THE RECORDS:
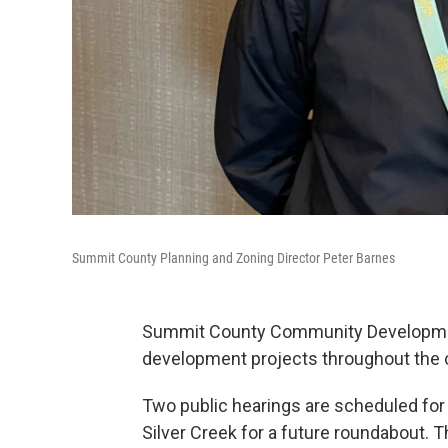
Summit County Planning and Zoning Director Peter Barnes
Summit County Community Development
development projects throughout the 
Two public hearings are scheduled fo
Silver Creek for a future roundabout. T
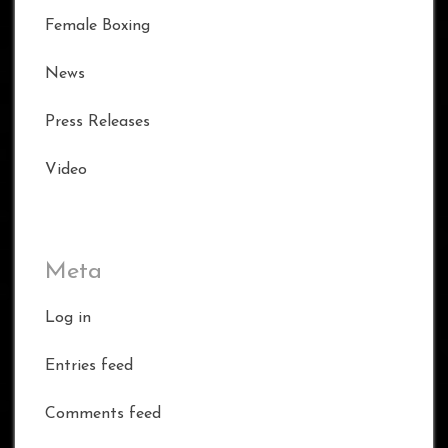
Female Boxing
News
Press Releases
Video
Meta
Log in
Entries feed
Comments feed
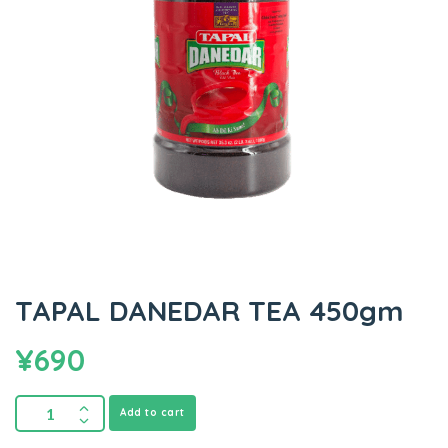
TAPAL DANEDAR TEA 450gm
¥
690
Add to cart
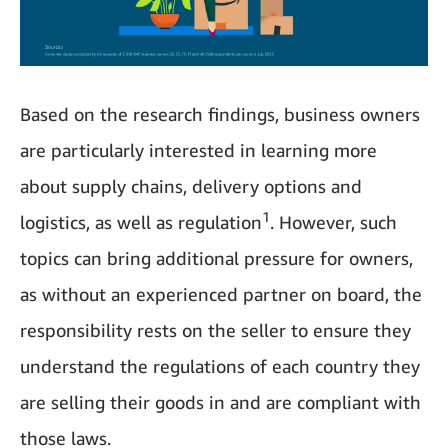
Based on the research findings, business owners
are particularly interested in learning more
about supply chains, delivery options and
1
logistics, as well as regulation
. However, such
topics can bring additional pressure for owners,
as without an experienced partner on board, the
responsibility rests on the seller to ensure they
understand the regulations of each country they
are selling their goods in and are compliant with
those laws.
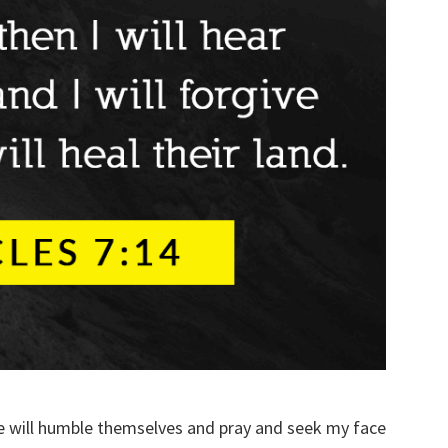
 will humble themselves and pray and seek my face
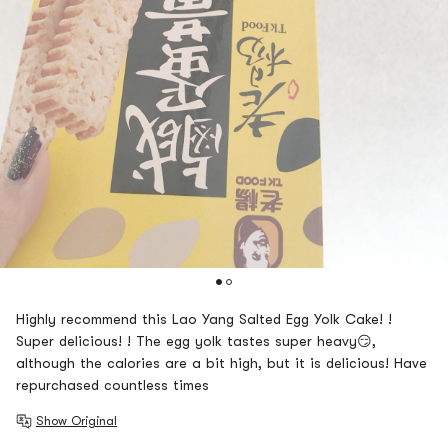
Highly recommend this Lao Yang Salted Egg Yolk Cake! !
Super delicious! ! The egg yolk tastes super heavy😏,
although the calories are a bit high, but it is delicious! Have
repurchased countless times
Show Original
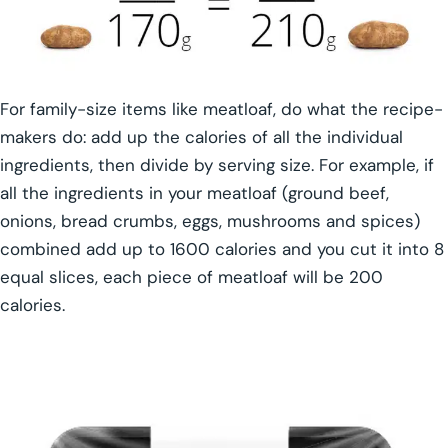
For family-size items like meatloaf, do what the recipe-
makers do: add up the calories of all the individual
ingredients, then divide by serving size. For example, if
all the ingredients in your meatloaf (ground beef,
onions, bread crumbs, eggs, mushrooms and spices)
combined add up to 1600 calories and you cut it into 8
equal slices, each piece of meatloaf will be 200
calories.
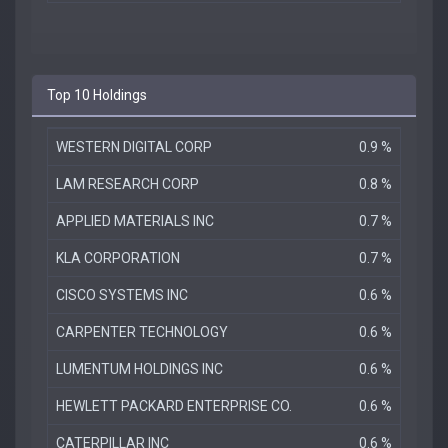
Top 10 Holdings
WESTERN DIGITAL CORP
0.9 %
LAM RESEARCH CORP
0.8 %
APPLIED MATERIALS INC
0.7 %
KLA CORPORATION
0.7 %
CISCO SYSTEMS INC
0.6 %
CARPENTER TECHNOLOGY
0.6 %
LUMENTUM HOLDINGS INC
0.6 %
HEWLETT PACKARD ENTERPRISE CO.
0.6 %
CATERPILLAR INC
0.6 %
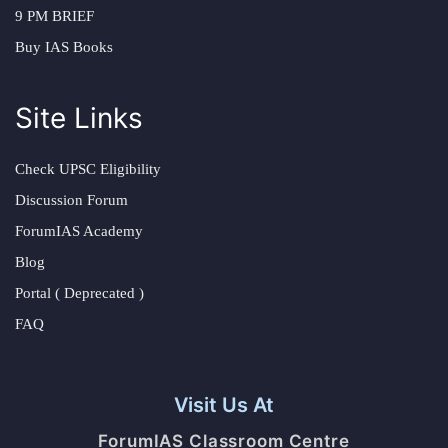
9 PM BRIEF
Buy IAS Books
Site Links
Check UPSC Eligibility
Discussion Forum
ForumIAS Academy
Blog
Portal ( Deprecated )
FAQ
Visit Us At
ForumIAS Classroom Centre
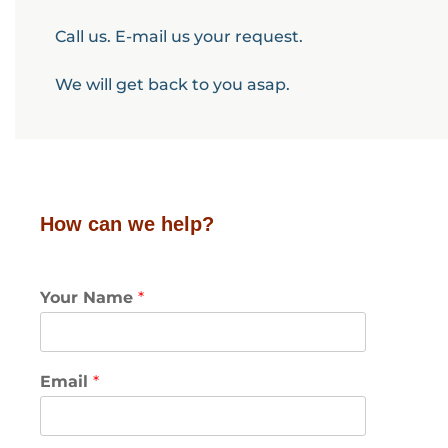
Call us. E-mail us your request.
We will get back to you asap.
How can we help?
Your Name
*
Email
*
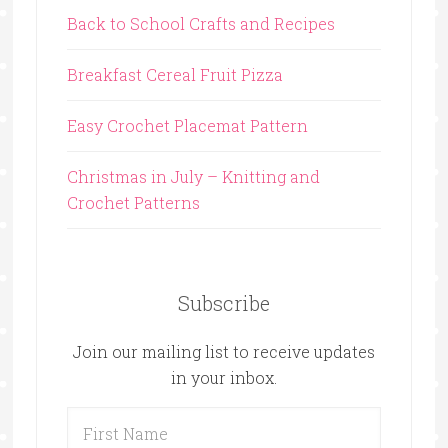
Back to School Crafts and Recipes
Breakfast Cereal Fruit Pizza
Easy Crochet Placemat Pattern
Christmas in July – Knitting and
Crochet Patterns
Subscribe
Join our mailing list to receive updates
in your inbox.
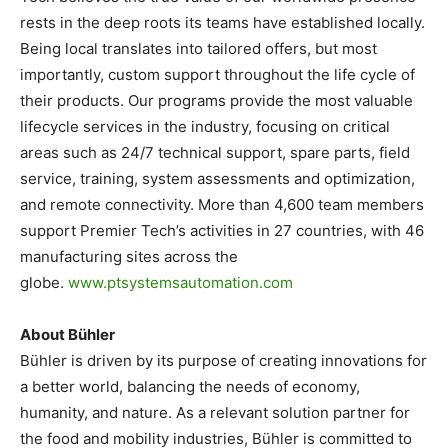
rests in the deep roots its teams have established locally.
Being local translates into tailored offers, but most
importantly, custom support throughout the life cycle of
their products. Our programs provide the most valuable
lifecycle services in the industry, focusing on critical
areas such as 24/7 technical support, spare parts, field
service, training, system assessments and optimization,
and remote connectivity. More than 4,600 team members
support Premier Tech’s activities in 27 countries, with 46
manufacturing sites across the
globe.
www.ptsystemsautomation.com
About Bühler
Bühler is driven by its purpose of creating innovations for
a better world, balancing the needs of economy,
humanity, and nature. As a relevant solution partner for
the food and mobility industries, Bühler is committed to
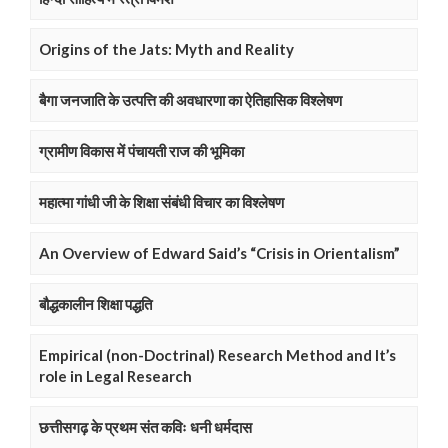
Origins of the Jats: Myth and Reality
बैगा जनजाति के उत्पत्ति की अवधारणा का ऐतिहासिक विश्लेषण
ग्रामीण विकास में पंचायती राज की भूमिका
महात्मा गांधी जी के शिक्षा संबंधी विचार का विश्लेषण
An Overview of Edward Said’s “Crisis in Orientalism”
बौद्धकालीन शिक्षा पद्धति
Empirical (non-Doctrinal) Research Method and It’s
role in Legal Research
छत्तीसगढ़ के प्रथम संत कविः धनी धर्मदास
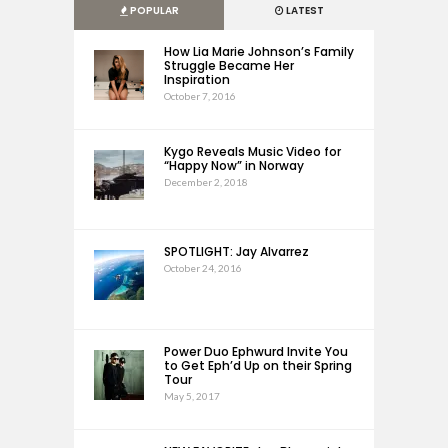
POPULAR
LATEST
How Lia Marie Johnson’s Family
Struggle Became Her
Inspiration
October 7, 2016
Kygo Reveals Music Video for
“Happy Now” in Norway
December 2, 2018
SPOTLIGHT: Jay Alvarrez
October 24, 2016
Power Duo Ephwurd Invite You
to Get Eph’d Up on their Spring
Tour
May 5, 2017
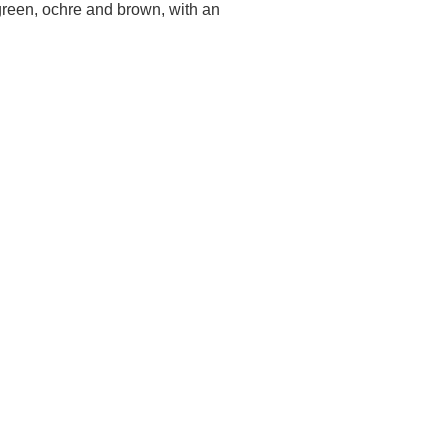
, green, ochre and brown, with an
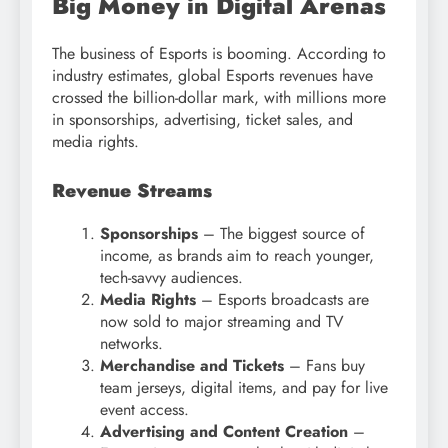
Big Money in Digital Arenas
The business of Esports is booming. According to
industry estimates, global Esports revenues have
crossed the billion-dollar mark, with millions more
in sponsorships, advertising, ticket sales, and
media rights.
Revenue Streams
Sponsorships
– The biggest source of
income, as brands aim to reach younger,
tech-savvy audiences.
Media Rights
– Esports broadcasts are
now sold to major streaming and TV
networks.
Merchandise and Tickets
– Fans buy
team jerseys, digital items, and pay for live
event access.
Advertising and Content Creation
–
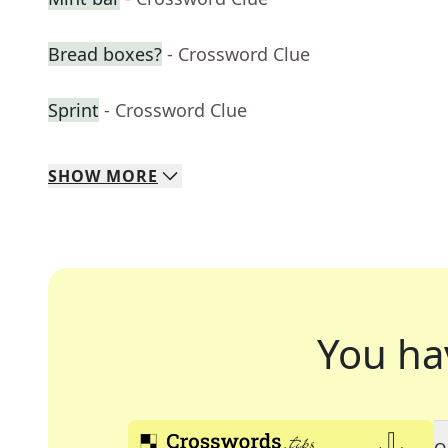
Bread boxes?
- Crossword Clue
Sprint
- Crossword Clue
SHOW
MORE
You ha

TO DO: Output each record exactly as it appears, but not the pictures.

OUTPUT OF THE TASK:
Summit County Planning and Zoning Director Peter Barnes
Summit County Community Development
development projects throughout the 
Two public hearings are scheduled fo
Silver Creek for a future roundabout. T
Female Boxing
News
Press Releases
Video
Meta
Log in
Entries feed
Comments feed
TAPAL DANEDAR TEA 450gm
¥
690
Add to cart
Based on the research findings, business owners
are particularly interested in learning more
about supply chains, delivery options and
1
logistics, as well as regulation
. However, such
topics can bring additional pressure for owners,
as without an experienced partner on board, the
responsibility rests on the seller to ensure they
understand the regulations of each country they
are selling their goods in and are compliant with
those laws.
 will humble themselves and pray and seek my face
Highly recommend this Lao Yang Salted Egg Yolk Cake! !
Super delicious! ! The egg yolk tastes super heavy😏,
although the calories are a bit high, but it is delicious! Have
repurchased countless times
Show Original
For family-size items like meatloaf, do what the recipe-
makers do: add up the calories of all the individual
ingredients, then divide by serving size. For example, if
all the ingredients in your meatloaf (ground beef,
onions, bread crumbs, eggs, mushrooms and spices)
combined add up to 1600 calories and you cut it into 8
equal slices, each piece of meatloaf will be 200
calories.
Top 10 Holdings
WESTERN DIGITAL CORP
0.9 %
LAM RESEARCH CORP
0.8 %
APPLIED MATERIALS INC
0.7 %
KLA CORPORATION
0.7 %
CISCO SYSTEMS INC
0.6 %
CARPENTER TECHNOLOGY
0.6 %
LUMENTUM HOLDINGS INC
0.6 %
HEWLETT PACKARD ENTERPRISE CO.
0.6 %
CATERPILLAR INC
0.6 %
9 PM BRIEF
Buy IAS Books
Site Links
Check UPSC Eligibility
Discussion Forum
ForumIAS Academy
Blog
Portal ( Deprecated )
FAQ
Visit Us At
ForumIAS Classroom Centre
Call us. E-mail us your request.
We will get back to you asap.
How can we help?
Your Name
*
Email
*
Back to School Crafts and Recipes
Breakfast Cereal Fruit Pizza
Easy Crochet Placemat Pattern
Christmas in July – Knitting and
Crochet Patterns
Subscribe
Join our mailing list to receive updates
in your inbox.
rests in the deep roots its teams have established locally.
Being local translates into tailored offers, but most
importantly, custom support throughout the life cycle of
their products. Our programs provide the most valuable
lifecycle services in the industry, focusing on critical
areas such as 24/7 technical support, spare parts, field
service, training, system assessments and optimization,
and remote connectivity. More than 4,600 team members
support Premier Tech’s activities in 27 countries, with 46
manufacturing sites across the
globe.
www.ptsystemsautomation.com
About Bühler
Bühler is driven by its purpose of creating innovations for
a better world, balancing the needs of economy,
humanity, and nature. As a relevant solution partner for
the food and mobility industries, Bühler is committed to
Origins of the Jats: Myth and Reality
बैगा जनजाति के उत्पत्ति की अवधारणा का ऐतिहासिक विश्लेषण
ग्रामीण विकास में पंचायती राज की भूमिका
महात्मा गांधी जी के शिक्षा संबंधी विचार का विश्लेषण
An Overview of Edward Said’s “Crisis in Orientalism”
बौद्धकालीन शिक्षा पद्धति
Empirical (non-Doctrinal) Research Method and It’s
role in Legal Research
छत्तीसगढ़ के प्रथम संत कविः धनी धर्मदास
POPULAR
LATEST
How Lia Marie Johnson’s Family
Struggle Became Her
Inspiration
October 7, 2016
Kygo Reveals Music Video for
“Happy Now” in Norway
December 2, 2018
SPOTLIGHT: Jay Alvarrez
October 24, 2016
Power Duo Ephwurd Invite You
to Get Eph’d Up on their Spring
Tour
May 5, 2017
, green, ochre and brown, with an
Big Money in Digital Arenas
The business of Esports is booming. According to
industry estimates, global Esports revenues have
crossed the billion-dollar mark, with millions more
in sponsorships, advertising, ticket sales, and
media rights.
Revenue Streams
Sponsorships
– The biggest source of
income, as brands aim to reach younger,
tech-savvy audiences.
Media Rights
– Esports broadcasts are
now sold to major streaming and TV
networks.
Merchandise and Tickets
– Fans buy
team jerseys, digital items, and pay for live
event access.
Advertising and Content Creation
–
Bread boxes?
- Crossword Clue
Sprint
- Crossword Clue
SHOW
MORE
You ha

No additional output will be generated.